Exercise directions:
Lines with "dash" in the entries below: count them and reply with the number alone.

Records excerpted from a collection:
==*==

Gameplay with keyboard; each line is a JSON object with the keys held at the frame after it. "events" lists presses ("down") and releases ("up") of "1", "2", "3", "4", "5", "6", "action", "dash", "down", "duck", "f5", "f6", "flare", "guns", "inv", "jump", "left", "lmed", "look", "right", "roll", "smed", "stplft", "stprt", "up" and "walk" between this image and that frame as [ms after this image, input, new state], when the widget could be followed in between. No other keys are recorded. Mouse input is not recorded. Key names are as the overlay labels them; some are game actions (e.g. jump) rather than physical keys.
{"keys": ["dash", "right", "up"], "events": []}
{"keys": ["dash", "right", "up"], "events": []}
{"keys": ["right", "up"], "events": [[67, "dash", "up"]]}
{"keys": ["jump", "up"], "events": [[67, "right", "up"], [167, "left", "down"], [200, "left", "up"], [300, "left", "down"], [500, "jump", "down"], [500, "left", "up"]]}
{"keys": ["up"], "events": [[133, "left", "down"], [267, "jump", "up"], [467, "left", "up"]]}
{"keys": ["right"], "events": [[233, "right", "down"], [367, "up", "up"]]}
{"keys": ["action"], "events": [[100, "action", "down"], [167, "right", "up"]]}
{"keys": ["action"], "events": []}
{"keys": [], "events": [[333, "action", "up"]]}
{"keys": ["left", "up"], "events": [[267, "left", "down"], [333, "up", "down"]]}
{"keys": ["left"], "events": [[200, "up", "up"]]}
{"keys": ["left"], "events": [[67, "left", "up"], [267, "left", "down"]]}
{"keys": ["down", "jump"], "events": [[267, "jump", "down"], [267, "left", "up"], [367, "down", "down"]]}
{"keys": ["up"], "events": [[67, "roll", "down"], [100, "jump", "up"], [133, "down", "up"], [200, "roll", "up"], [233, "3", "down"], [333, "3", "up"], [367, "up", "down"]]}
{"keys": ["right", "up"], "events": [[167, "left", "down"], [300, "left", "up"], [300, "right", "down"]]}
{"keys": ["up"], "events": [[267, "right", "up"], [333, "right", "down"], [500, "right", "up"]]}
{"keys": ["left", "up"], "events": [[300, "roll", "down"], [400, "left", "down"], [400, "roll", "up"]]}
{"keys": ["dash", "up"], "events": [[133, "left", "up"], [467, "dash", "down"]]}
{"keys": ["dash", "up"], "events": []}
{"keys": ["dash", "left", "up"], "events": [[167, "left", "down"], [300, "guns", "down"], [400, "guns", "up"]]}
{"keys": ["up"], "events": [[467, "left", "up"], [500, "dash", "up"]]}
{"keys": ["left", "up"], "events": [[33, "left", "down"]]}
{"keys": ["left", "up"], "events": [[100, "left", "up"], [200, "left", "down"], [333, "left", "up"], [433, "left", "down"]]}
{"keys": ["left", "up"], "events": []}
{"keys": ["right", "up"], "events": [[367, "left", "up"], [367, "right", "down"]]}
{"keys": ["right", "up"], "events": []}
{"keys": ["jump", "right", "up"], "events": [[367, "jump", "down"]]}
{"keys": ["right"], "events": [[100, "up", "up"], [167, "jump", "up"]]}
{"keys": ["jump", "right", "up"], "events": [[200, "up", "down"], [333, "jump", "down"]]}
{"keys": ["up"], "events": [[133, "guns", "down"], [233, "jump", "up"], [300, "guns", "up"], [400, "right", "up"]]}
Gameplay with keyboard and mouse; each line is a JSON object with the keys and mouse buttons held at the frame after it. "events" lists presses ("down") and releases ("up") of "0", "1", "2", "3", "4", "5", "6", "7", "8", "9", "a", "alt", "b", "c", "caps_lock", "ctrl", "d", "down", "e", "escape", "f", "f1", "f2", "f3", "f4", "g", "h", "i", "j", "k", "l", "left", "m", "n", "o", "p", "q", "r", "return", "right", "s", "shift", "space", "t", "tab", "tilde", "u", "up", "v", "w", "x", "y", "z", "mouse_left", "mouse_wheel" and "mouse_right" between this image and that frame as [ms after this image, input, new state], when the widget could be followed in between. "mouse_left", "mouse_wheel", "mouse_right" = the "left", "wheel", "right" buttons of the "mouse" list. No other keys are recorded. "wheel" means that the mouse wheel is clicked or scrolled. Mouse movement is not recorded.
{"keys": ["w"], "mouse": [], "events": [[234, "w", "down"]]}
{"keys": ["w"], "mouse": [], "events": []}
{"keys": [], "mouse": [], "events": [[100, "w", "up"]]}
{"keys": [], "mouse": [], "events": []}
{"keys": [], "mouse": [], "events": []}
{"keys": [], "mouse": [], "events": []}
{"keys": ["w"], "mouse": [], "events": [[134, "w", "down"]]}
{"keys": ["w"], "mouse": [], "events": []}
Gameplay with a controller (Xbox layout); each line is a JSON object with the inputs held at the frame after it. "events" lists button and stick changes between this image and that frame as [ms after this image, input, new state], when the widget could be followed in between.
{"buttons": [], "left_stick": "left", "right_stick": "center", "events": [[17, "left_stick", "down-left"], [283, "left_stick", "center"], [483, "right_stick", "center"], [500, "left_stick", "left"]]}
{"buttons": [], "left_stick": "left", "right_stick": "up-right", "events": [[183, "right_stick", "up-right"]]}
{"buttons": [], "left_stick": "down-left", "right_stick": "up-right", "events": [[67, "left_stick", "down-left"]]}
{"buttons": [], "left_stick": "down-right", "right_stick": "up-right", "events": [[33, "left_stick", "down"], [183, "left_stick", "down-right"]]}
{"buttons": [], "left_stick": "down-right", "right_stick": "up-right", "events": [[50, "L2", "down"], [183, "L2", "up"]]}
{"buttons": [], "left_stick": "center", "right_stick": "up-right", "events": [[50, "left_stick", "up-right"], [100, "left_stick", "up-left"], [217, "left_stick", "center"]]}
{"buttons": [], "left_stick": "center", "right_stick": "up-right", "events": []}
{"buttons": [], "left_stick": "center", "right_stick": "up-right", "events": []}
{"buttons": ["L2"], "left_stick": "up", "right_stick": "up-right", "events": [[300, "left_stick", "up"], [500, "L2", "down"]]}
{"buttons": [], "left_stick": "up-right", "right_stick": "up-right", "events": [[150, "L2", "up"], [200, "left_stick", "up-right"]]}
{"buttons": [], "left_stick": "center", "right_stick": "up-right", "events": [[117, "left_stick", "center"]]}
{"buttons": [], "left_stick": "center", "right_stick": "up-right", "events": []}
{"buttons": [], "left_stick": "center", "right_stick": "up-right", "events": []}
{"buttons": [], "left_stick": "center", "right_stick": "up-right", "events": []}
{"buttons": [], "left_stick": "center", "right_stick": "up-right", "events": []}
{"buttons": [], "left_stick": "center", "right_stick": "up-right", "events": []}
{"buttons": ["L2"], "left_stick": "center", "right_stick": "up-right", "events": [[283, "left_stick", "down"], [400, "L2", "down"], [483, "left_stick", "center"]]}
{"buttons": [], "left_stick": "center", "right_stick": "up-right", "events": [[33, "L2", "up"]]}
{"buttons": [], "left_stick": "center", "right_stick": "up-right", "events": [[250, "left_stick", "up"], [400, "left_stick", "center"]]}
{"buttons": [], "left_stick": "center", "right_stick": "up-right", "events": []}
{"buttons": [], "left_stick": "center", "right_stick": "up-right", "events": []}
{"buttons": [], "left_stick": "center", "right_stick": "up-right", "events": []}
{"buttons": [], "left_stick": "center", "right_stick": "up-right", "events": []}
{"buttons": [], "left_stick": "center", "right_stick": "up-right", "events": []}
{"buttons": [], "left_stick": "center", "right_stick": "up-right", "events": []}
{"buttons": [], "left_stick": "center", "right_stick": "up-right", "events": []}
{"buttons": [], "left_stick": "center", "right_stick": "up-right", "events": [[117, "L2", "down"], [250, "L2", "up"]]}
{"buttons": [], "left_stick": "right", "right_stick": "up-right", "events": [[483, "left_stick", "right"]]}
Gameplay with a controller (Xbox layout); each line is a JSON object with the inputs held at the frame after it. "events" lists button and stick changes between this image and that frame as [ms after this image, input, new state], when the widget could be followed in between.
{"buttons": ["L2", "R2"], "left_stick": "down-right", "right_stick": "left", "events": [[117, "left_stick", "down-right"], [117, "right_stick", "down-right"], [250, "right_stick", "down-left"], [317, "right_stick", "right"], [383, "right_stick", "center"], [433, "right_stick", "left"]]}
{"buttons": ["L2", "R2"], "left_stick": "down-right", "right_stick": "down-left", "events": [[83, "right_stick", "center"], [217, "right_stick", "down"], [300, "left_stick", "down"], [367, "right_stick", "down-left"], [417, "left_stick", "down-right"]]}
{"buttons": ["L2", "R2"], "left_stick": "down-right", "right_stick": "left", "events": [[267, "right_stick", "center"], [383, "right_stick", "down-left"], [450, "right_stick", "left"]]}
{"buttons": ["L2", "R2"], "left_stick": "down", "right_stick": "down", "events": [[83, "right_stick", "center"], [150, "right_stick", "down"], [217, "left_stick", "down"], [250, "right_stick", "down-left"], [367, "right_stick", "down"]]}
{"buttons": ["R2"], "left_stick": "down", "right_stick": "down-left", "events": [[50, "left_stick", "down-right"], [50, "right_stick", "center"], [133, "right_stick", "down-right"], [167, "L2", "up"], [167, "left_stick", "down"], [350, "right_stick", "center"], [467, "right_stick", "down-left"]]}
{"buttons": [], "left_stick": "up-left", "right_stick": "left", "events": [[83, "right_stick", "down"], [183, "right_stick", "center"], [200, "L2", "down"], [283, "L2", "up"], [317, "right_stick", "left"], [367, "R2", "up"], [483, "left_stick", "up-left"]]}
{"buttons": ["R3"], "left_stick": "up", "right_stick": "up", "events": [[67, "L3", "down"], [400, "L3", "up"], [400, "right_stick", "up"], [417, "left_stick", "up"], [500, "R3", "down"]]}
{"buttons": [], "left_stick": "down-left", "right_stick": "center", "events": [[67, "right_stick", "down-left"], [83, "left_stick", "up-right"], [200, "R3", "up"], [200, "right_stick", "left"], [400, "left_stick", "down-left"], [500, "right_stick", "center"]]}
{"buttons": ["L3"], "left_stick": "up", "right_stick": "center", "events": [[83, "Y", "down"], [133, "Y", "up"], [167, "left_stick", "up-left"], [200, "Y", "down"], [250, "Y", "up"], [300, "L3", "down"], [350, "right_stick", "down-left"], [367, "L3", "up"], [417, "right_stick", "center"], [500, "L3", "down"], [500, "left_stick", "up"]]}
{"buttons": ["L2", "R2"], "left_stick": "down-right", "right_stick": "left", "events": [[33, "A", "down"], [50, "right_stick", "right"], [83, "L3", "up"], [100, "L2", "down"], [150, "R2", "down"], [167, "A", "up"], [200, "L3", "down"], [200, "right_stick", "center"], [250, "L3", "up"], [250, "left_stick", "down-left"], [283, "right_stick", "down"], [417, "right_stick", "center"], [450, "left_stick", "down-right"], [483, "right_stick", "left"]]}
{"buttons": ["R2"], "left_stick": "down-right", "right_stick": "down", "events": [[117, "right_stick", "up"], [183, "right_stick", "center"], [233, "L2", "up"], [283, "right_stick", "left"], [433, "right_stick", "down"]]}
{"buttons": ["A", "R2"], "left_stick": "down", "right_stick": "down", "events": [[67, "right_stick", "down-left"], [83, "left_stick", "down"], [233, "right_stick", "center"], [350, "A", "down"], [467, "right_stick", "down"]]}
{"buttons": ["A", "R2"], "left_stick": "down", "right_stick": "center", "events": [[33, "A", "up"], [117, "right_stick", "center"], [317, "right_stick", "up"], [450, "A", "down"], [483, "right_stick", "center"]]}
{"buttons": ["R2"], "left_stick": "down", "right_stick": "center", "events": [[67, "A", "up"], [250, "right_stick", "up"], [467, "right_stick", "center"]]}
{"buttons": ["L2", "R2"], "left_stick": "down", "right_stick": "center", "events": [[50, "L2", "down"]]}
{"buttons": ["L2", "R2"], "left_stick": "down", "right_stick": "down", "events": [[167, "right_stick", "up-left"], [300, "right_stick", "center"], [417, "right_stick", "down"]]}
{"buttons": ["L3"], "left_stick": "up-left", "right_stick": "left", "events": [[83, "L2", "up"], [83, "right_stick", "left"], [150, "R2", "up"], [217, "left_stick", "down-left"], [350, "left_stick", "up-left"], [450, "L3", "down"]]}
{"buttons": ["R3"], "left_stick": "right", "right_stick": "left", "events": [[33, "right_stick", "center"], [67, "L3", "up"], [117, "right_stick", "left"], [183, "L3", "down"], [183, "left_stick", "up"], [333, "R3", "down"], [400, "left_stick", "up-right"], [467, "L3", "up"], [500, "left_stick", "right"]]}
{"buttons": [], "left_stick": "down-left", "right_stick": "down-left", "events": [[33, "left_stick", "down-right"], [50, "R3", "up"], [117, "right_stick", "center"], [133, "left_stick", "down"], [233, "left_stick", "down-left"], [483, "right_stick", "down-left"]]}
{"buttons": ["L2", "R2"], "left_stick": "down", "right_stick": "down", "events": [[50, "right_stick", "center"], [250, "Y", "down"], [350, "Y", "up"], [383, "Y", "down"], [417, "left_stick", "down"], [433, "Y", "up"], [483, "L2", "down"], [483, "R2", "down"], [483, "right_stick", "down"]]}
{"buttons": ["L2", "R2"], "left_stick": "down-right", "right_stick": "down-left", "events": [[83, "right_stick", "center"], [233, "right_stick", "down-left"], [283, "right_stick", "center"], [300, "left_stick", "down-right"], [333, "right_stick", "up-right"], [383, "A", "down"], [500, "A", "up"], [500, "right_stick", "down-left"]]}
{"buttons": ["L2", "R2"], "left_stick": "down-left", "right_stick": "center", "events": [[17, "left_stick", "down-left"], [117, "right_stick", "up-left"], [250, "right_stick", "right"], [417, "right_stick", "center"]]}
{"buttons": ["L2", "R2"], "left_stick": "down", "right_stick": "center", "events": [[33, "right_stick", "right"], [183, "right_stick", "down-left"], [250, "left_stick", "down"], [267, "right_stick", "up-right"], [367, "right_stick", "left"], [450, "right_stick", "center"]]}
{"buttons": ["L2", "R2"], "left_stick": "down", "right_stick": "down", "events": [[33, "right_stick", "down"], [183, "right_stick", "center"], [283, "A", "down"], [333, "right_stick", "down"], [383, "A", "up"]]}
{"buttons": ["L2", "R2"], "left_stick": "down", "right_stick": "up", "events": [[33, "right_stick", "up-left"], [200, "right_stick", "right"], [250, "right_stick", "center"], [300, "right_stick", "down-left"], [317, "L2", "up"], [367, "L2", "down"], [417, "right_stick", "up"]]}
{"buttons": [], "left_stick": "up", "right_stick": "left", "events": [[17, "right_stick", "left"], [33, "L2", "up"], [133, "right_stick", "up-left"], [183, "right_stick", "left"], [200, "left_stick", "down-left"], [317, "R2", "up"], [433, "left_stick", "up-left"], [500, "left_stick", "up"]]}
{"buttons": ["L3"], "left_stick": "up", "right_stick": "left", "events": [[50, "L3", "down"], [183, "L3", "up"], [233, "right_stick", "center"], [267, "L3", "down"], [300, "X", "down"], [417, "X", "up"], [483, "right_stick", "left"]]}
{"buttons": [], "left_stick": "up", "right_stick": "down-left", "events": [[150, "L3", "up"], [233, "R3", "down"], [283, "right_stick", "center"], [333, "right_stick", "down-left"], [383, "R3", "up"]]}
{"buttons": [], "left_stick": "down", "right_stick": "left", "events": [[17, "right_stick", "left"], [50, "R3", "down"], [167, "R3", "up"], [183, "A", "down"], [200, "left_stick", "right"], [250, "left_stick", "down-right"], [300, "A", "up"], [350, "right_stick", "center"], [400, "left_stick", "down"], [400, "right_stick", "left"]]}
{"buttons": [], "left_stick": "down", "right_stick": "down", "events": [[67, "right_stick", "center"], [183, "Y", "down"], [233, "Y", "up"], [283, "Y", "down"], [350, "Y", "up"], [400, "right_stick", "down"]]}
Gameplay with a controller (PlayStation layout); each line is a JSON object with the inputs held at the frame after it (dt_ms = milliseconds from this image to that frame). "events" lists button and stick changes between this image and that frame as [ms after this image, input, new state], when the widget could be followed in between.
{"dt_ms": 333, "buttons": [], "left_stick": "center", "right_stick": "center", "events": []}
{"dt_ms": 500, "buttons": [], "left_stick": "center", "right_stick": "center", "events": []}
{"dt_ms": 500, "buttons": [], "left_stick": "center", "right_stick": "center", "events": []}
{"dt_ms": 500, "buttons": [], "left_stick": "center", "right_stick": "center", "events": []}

==*==

Final answer:
8